---------- Recorded information ----------
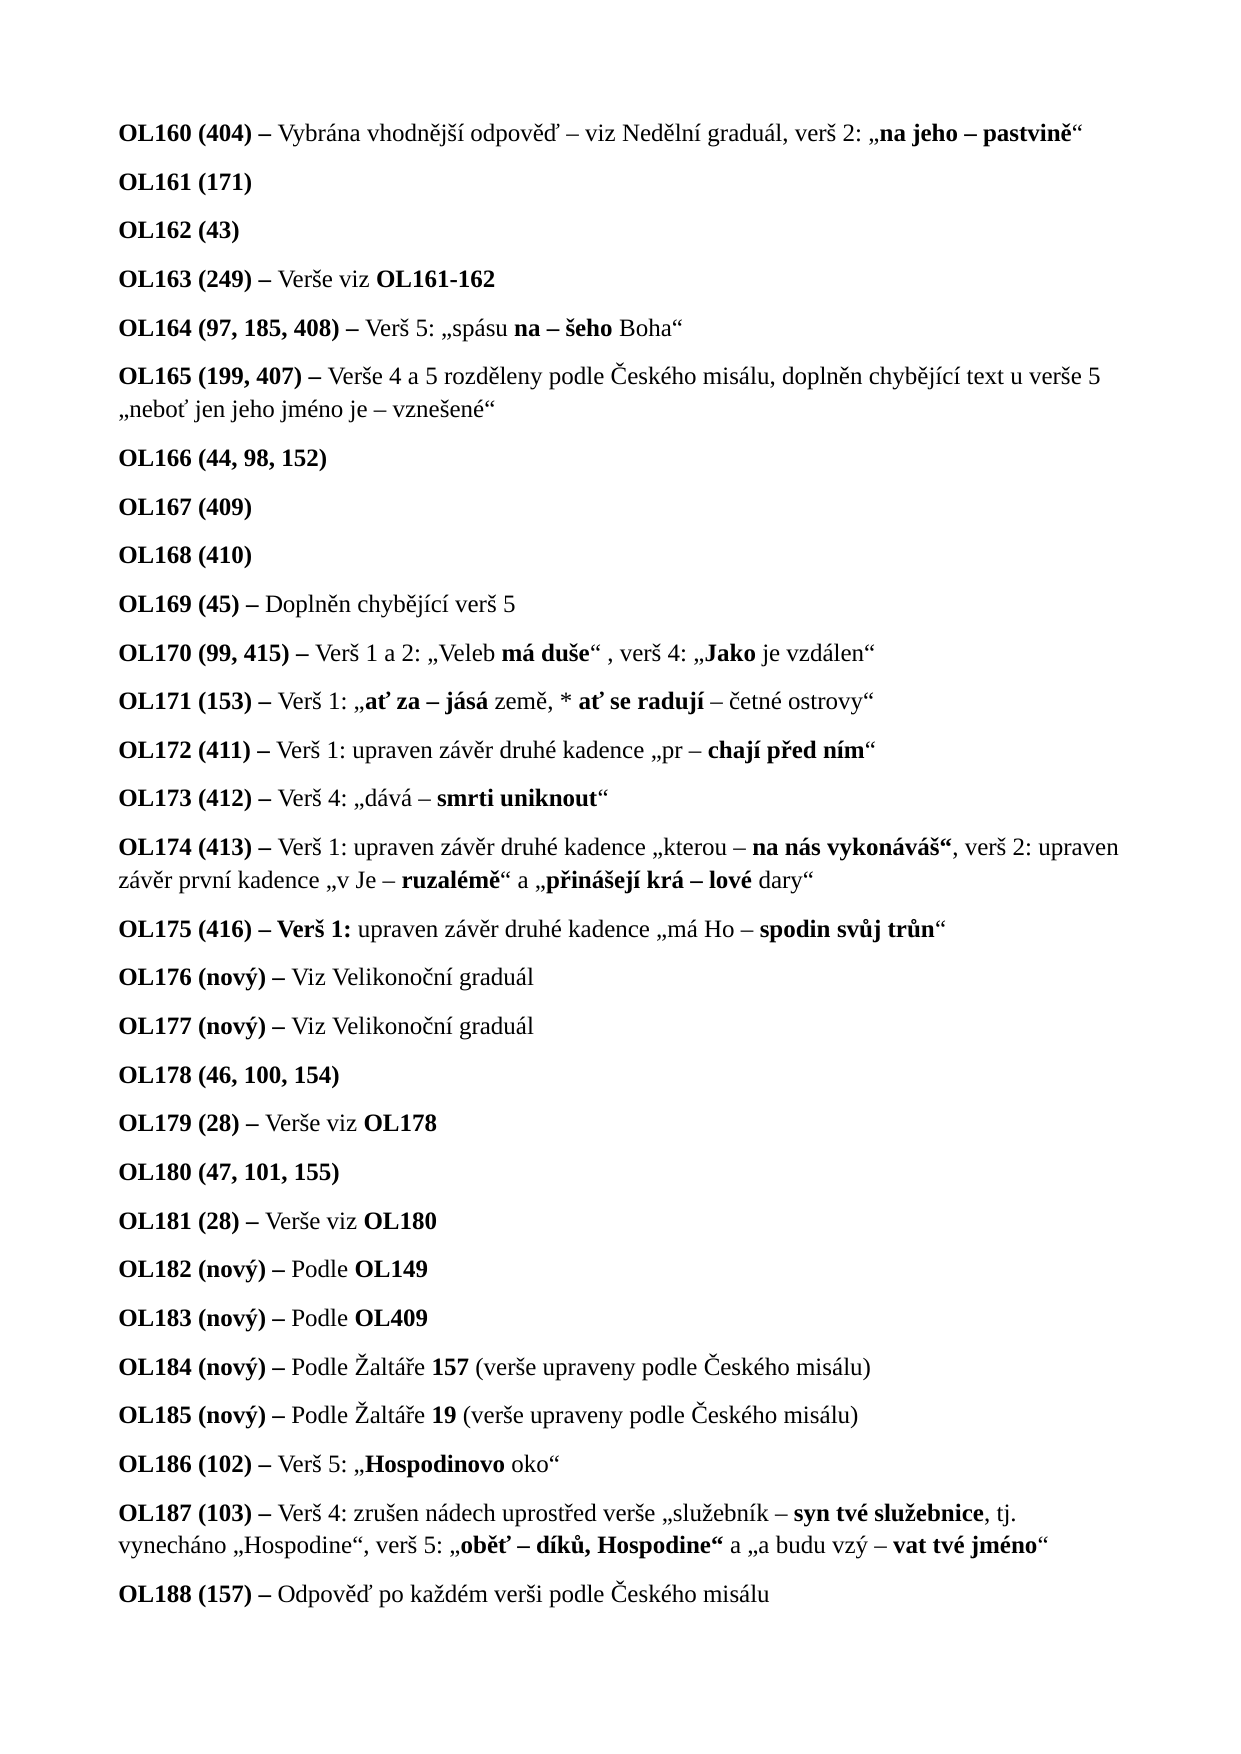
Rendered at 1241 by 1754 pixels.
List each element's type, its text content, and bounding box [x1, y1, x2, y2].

text OL174 (413) – Verš 1: upraven závěr druhé kadence „kterou – na nás vykonáváš“, verš 2: upraven závěr první kadence „v Je – ruzalémě“ a „přinášejí krá – lové dary“ [118, 832, 1122, 894]
text OL175 (416) – Verš 1: upraven závěr druhé kadence „má Ho – spodin svůj trůn“ [118, 914, 1122, 943]
text OL188 (157) – Odpověď po každém verši podle Českého misálu [118, 1579, 1122, 1608]
text OL181 (28) – Verše viz OL180 [118, 1206, 1122, 1234]
text OL178 (46, 100, 154) [118, 1060, 1122, 1088]
text OL166 (44, 98, 152) [118, 443, 1122, 472]
text OL177 (nový) – Viz Velikonoční graduál [118, 1011, 1122, 1040]
text OL162 (43) [118, 215, 1122, 244]
text OL165 (199, 407) – Verše 4 a 5 rozděleny podle Českého misálu, doplněn chybějící text u verše 5 „neboť jen jeho jméno je – vznešené“ [118, 361, 1122, 423]
text OL185 (nový) – Podle Žaltáře 19 (verše upraveny podle Českého misálu) [118, 1400, 1122, 1429]
text OL169 (45) – Doplněn chybějící verš 5 [118, 589, 1122, 618]
text OL168 (410) [118, 540, 1122, 569]
text OL173 (412) – Verš 4: „dává – smrti uniknout“ [118, 783, 1122, 812]
text OL186 (102) – Verš 5: „Hospodinovo oko“ [118, 1449, 1122, 1478]
text OL187 (103) – Verš 4: zrušen nádech uprostřed verše „služebník – syn tvé služebnice, tj. vynecháno „Hospodine“, verš 5: „oběť – díků, Hospodine“ a „a budu vzý – vat tvé jméno“ [118, 1498, 1122, 1559]
text OL161 (171) [118, 167, 1122, 196]
text OL182 (nový) – Podle OL149 [118, 1254, 1122, 1283]
text OL180 (47, 101, 155) [118, 1157, 1122, 1186]
text OL176 (nový) – Viz Velikonoční graduál [118, 962, 1122, 991]
text OL179 (28) – Verše viz OL178 [118, 1108, 1122, 1137]
text OL170 (99, 415) – Verš 1 a 2: „Veleb má duše“ , verš 4: „Jako je vzdálen“ [118, 638, 1122, 666]
text OL172 (411) – Verš 1: upraven závěr druhé kadence „pr – chají před ním“ [118, 735, 1122, 764]
text OL183 (nový) – Podle OL409 [118, 1303, 1122, 1332]
text OL160 (404) – Vybrána vhodnější odpověď – viz Nedělní graduál, verš 2: „na jeho – pastvině“ [118, 118, 1122, 147]
text OL163 (249) – Verše viz OL161-162 [118, 264, 1122, 293]
text OL167 (409) [118, 492, 1122, 520]
text OL171 (153) – Verš 1: „ať za – jásá země, * ať se radují – četné ostrovy“ [118, 686, 1122, 715]
text OL164 (97, 185, 408) – Verš 5: „spásu na – šeho Boha“ [118, 313, 1122, 341]
text OL184 (nový) – Podle Žaltáře 157 (verše upraveny podle Českého misálu) [118, 1352, 1122, 1380]
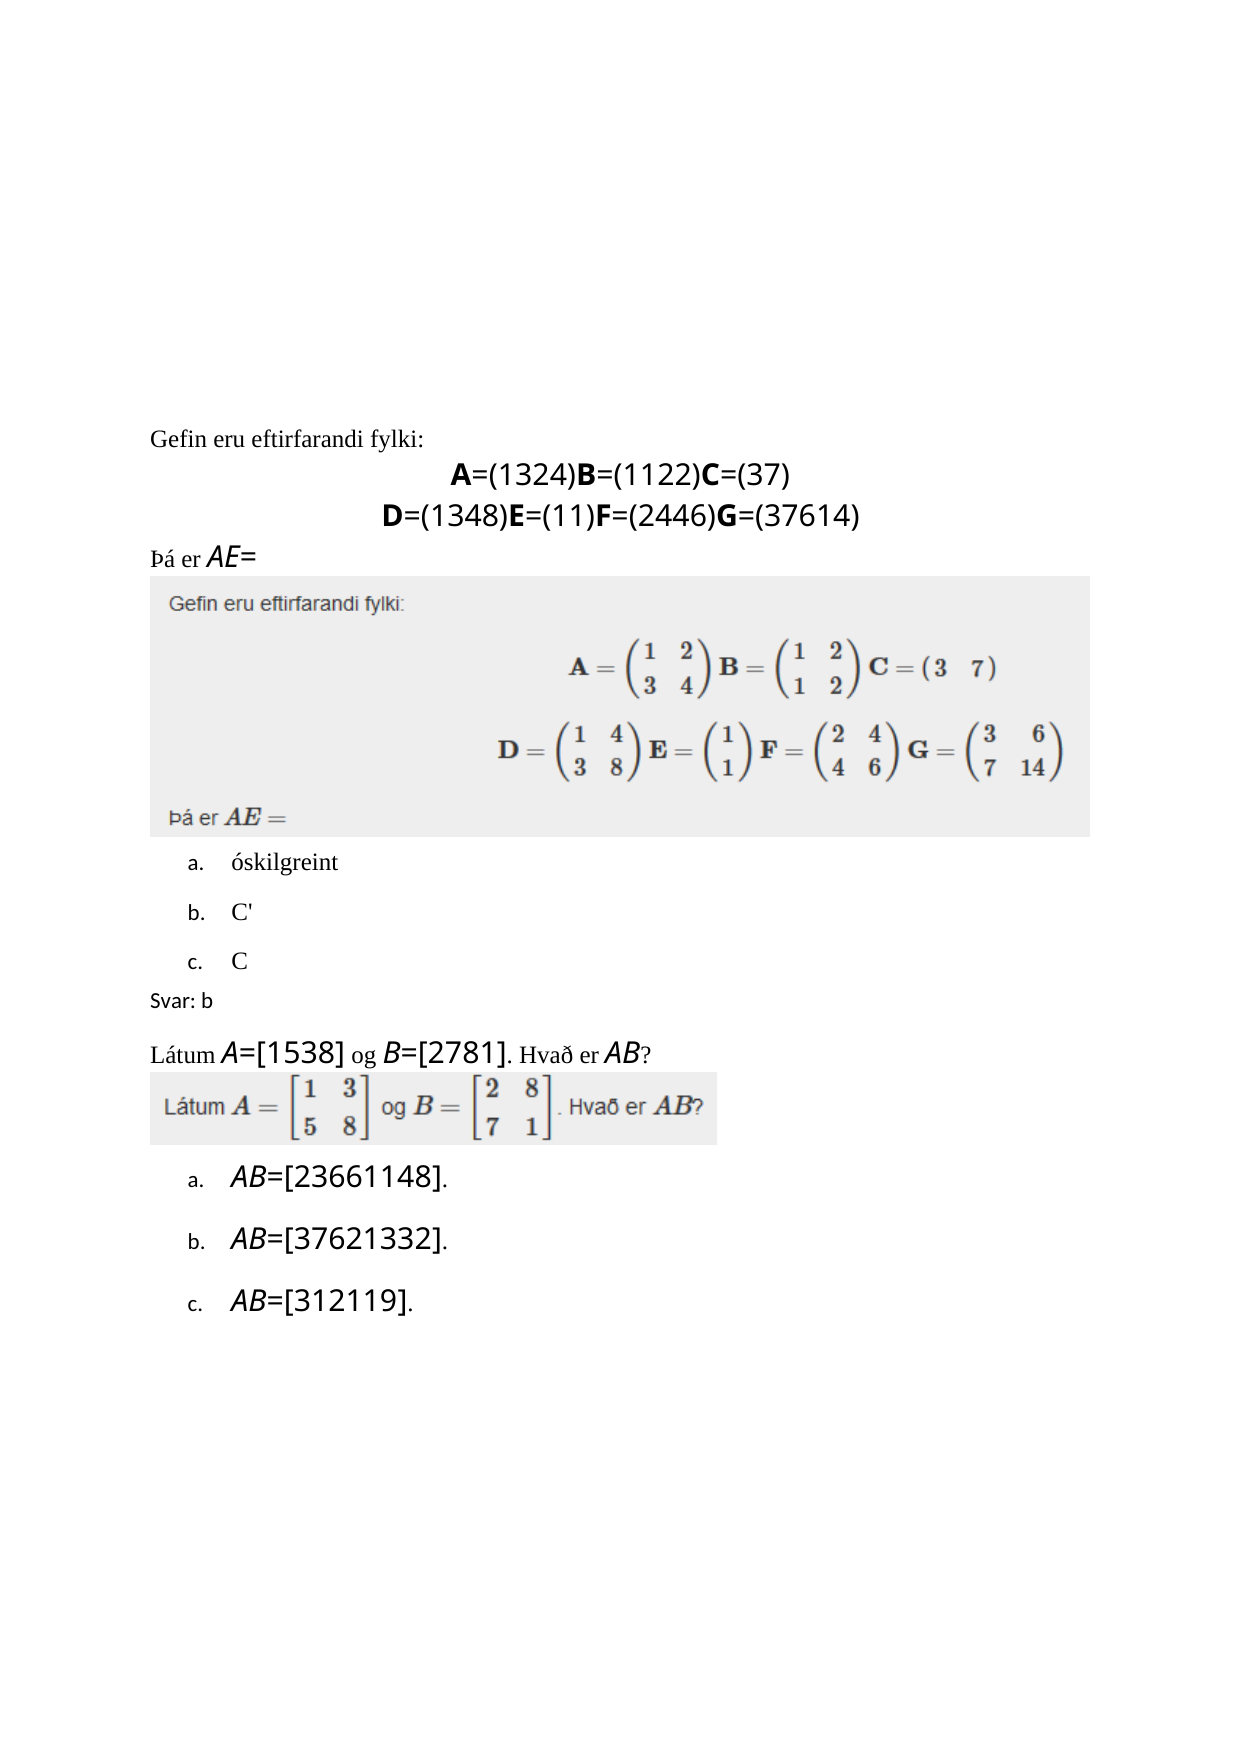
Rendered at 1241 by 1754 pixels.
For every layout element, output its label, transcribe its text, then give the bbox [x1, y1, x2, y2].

list AB=[312119]. [187, 1279, 1090, 1320]
text Þá er AE= [150, 535, 1090, 576]
list AB=[23661148]. [187, 1155, 1090, 1196]
text Látum A=[1538] og B=[2781]. Hvað er AB? [150, 1032, 1090, 1145]
list C' [187, 897, 1090, 926]
list AB=[37621332]. [187, 1217, 1090, 1258]
text A=(1324)B=(1122)C=(37) [150, 453, 1090, 494]
text Svar: b [150, 986, 1090, 1014]
text Gefin eru eftirfarandi fylki: [150, 424, 1090, 453]
list óskilgreint [187, 847, 1090, 876]
list C [187, 946, 1090, 976]
text D=(1348)E=(11)F=(2446)G=(37614) [150, 494, 1090, 535]
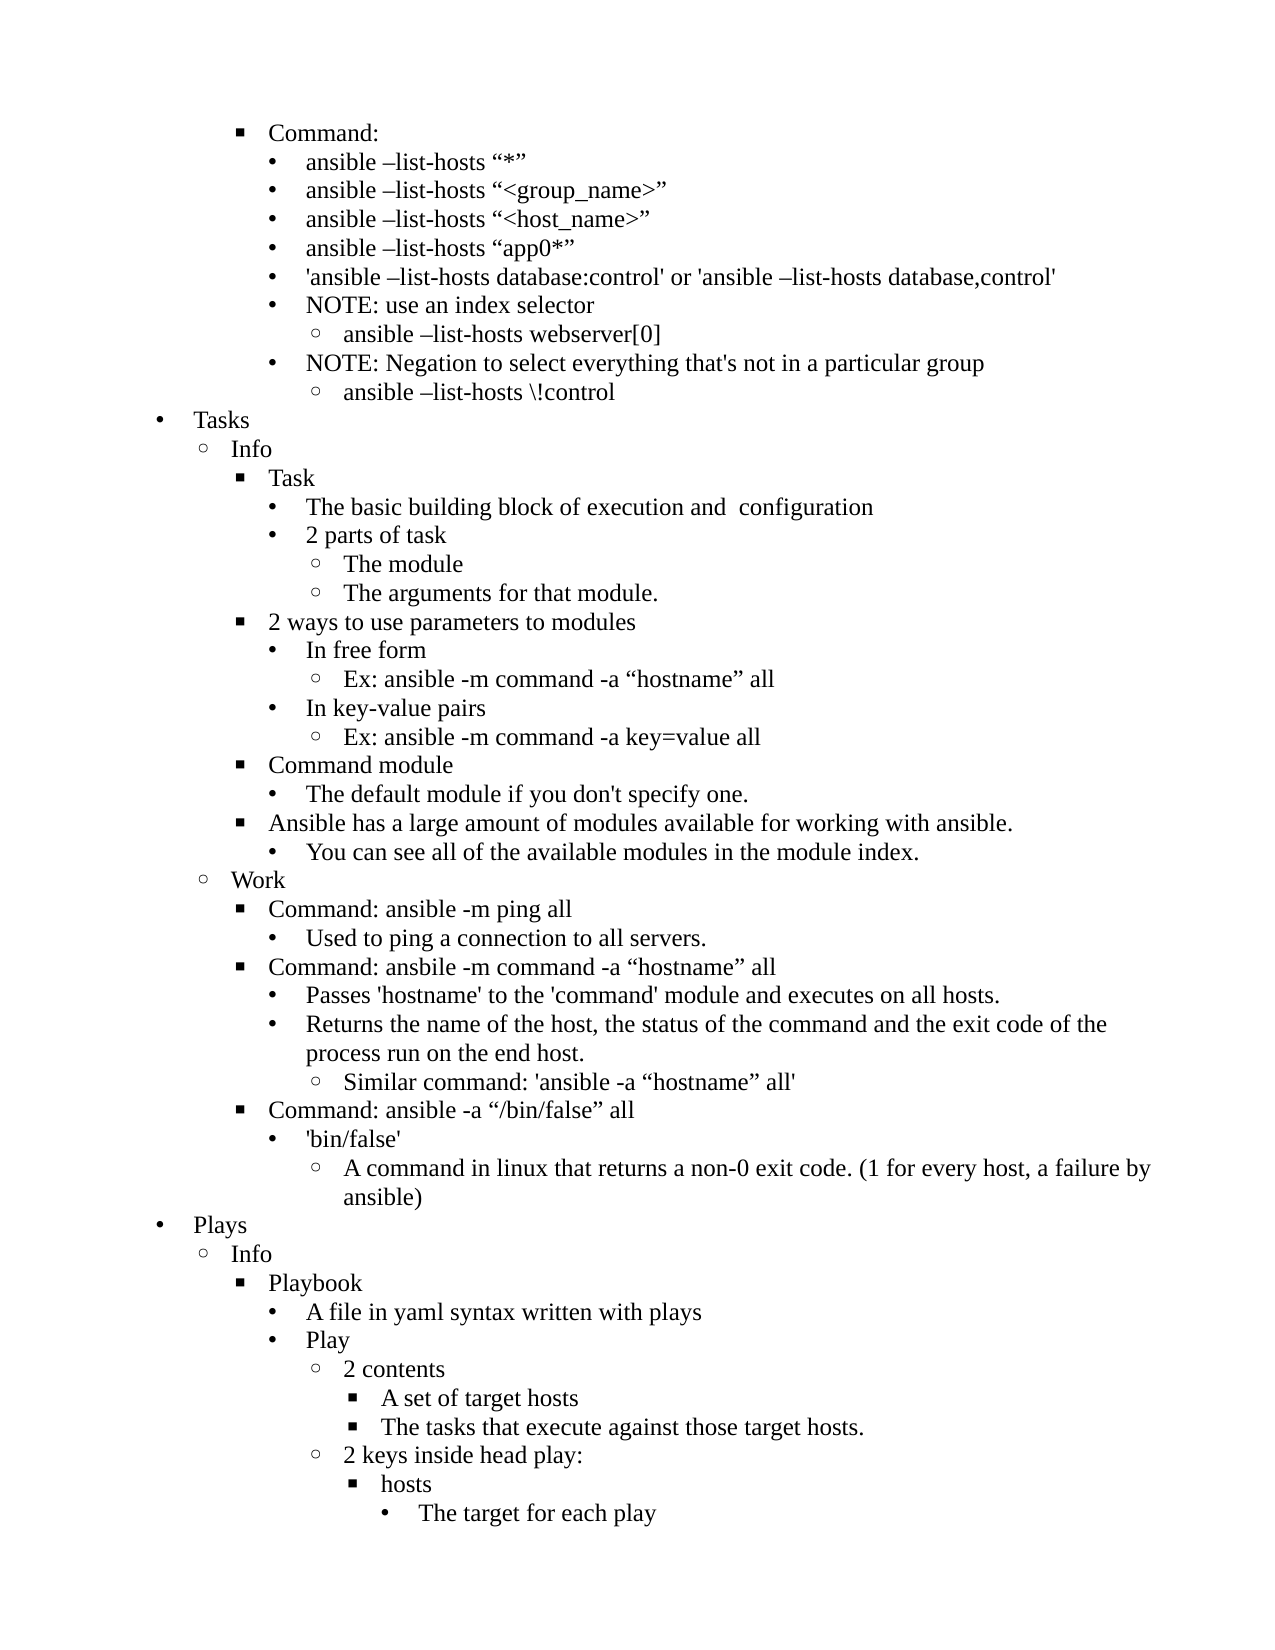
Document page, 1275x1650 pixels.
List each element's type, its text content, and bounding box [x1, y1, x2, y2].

list Play [268, 1326, 1157, 1354]
list Command: ansbile -m command -a “hostname” all [231, 952, 1157, 981]
list Command: ansible -m ping all [231, 894, 1157, 923]
list 'ansible –list-hosts database:control' or 'ansible –list-hosts database,control' [268, 262, 1157, 291]
list Passes 'hostname' to the 'command' module and executes on all hosts. [268, 981, 1157, 1009]
list In free form [268, 636, 1157, 664]
list Task [231, 463, 1157, 492]
list NOTE: use an index selector [268, 291, 1157, 319]
list ansible –list-hosts “<host_name>” [268, 204, 1157, 233]
list 2 ways to use parameters to modules [231, 607, 1157, 636]
list Plays [156, 1211, 1157, 1239]
list 2 contents [306, 1354, 1157, 1383]
list In key-value pairs [268, 693, 1157, 722]
list hosts [343, 1469, 1157, 1498]
list NOTE: Negation to select everything that's not in a particular group [268, 348, 1157, 377]
list The basic building block of execution and configuration [268, 492, 1157, 521]
list ansible –list-hosts “*” [268, 147, 1157, 176]
list ansible –list-hosts “app0*” [268, 233, 1157, 262]
list Info [193, 434, 1157, 463]
list Command: [231, 118, 1157, 147]
list Similar command: 'ansible -a “hostname” all' [306, 1067, 1157, 1096]
list Info [193, 1239, 1157, 1268]
list ansible –list-hosts webserver[0] [306, 319, 1157, 348]
list Playbook [231, 1268, 1157, 1297]
list The arguments for that module. [306, 578, 1157, 607]
list Used to ping a connection to all servers. [268, 923, 1157, 952]
list Work [193, 866, 1157, 894]
list A file in yaml syntax written with plays [268, 1297, 1157, 1326]
list A command in linux that returns a non-0 exit code. (1 for every host, a failure by ansible) [306, 1153, 1157, 1211]
list A set of target hosts [343, 1383, 1157, 1412]
list 2 parts of task [268, 521, 1157, 549]
list ansible –list-hosts \!control [306, 377, 1157, 406]
list The module [306, 549, 1157, 578]
list Returns the name of the host, the status of the command and the exit code of the process run on the end host. [268, 1009, 1157, 1067]
list The default module if you don't specify one. [268, 779, 1157, 808]
list Command: ansible -a “/bin/false” all [231, 1096, 1157, 1124]
list The tasks that execute against those target hosts. [343, 1412, 1157, 1441]
list Ansible has a large amount of modules available for working with ansible. [231, 808, 1157, 837]
list Ex: ansible -m command -a “hostname” all [306, 664, 1157, 693]
list ansible –list-hosts “<group_name>” [268, 176, 1157, 204]
list Command module [231, 751, 1157, 779]
list Tasks [156, 406, 1157, 434]
list 2 keys inside head play: [306, 1441, 1157, 1469]
list 'bin/false' [268, 1124, 1157, 1153]
list You can see all of the available modules in the module index. [268, 837, 1157, 866]
list The target for each play [381, 1498, 1157, 1527]
list Ex: ansible -m command -a key=value all [306, 722, 1157, 751]
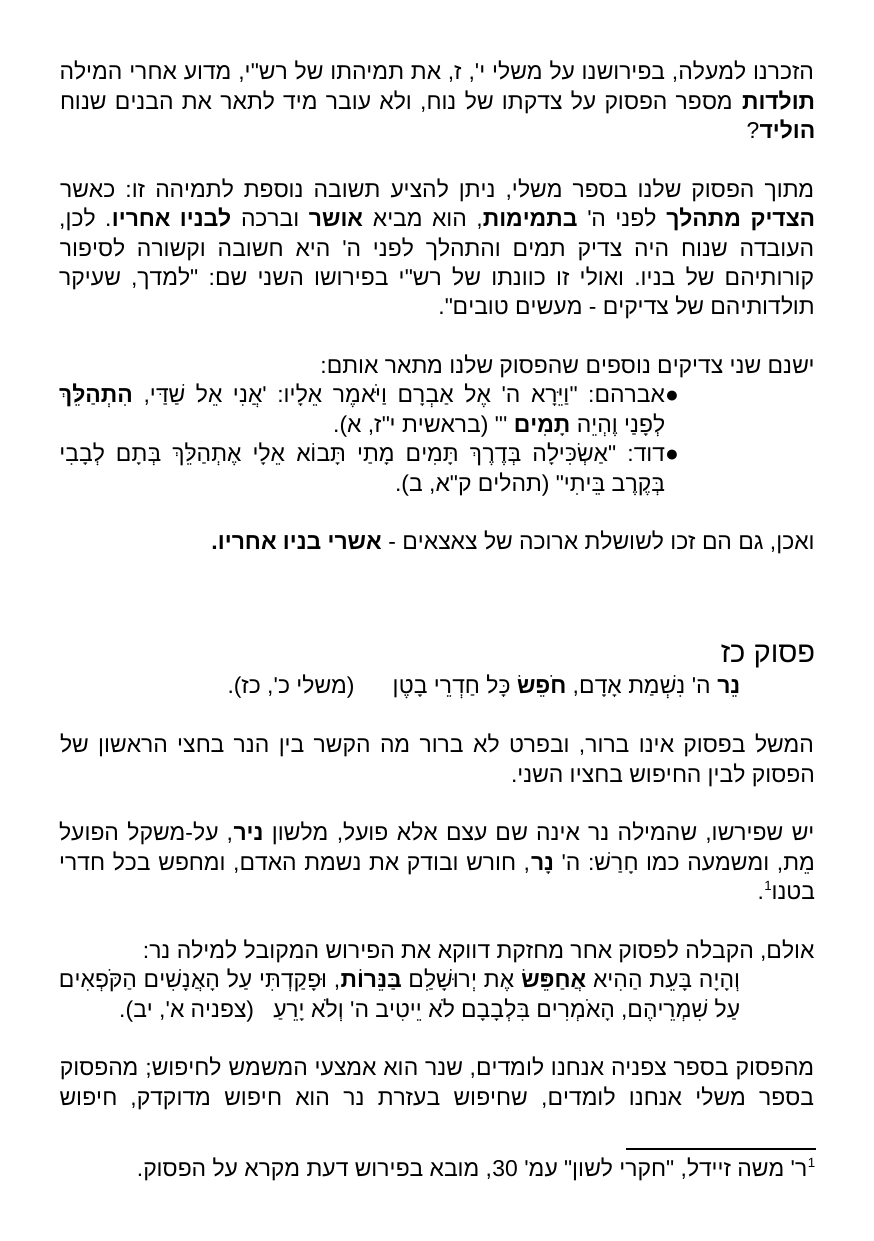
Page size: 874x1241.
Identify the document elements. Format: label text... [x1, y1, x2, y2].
----------
§ Description of the task:
Reproduce verbatim every line from the one containing "list AB=[312119]. [187, 1279, 1090, 1320]" through the one containing "text A=(1324)B=(1122)C=(37) [150, 453, 1090, 494]", including both of those lines and nothing else from the items.

§ Exercise response:
list AB=[312119]. [187, 1279, 1090, 1320]
text Þá er AE= [150, 535, 1090, 576]
list AB=[23661148]. [187, 1155, 1090, 1196]
text Látum A=[1538] og B=[2781]. Hvað er AB? [150, 1032, 1090, 1145]
list C' [187, 897, 1090, 926]
list AB=[37621332]. [187, 1217, 1090, 1258]
text A=(1324)B=(1122)C=(37) [150, 453, 1090, 494]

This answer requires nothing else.